La hice que se sentara.

Su rostro tenía una expresión tierna; su seno palpitaba con violencia, agitando levemente los pliegues de su camisa, más ajustada al cuello que de costumbre, y su mirada traicionaba una inquietud mal disimulada.

—¿Usted tiene algo, comadre?—la dije.

—No, compadre—me contestó,—clavando la vista en el moribundo fogón y comprimiendo un suspiro.

Si yo no me hubiese hallado en ese período de la vida en que el poeta exclamaba:

«My days are in the yellow leaf; The flowers and fruits of love are gone,> ¡Quién sabe qué hubiera pensado!

El viento había calmado, el cielo estaba cubierto de nubes, las estrellas brillaban tímidamente, como luces lejanas al través de opacas cortinas, el fogón eran tibias cenizas, mi visita y yo nos veíamos como dos sombras envueltas en sutil crespón.
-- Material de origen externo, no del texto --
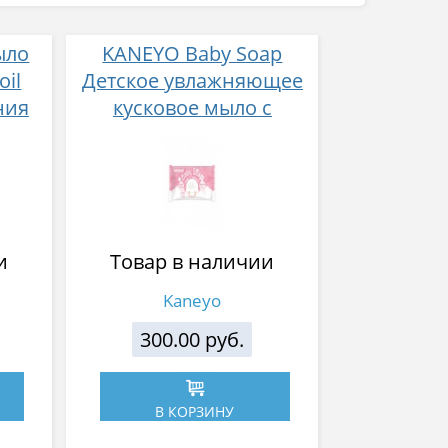
ыло
KANEYO Baby Soap
oil
Детское увлажняющее
ния
кусковое мыло с
сок
экстрактом персика 100
гр
и
Товар в наличии
Kaneyo
300.00 руб.
В КОРЗИНУ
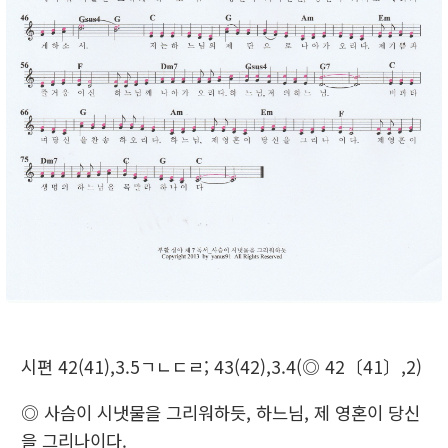
시편 42(41),3.5ㄱㄴㄷㄹ; 43(42),3.4(◎ 42〔41〕,2)
◎ 사슴이 시냇물을 그리워하듯, 하느님, 제 영혼이 당신
을 그리나이다.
El silencio de la noche, interrumpido apenas por la respiración acompasada de los que dormían cerca de allí; la soledad poética del lugar; los pensamientos, que como visiones de una edad más bella, cruzaron como ráfagas de fuego por mi imaginación, le dieron momentáneamente al cuadro un tinte novelesco.

Desperté á Calixto, se levantó, le ordené que avivara el fuego y cebara mate.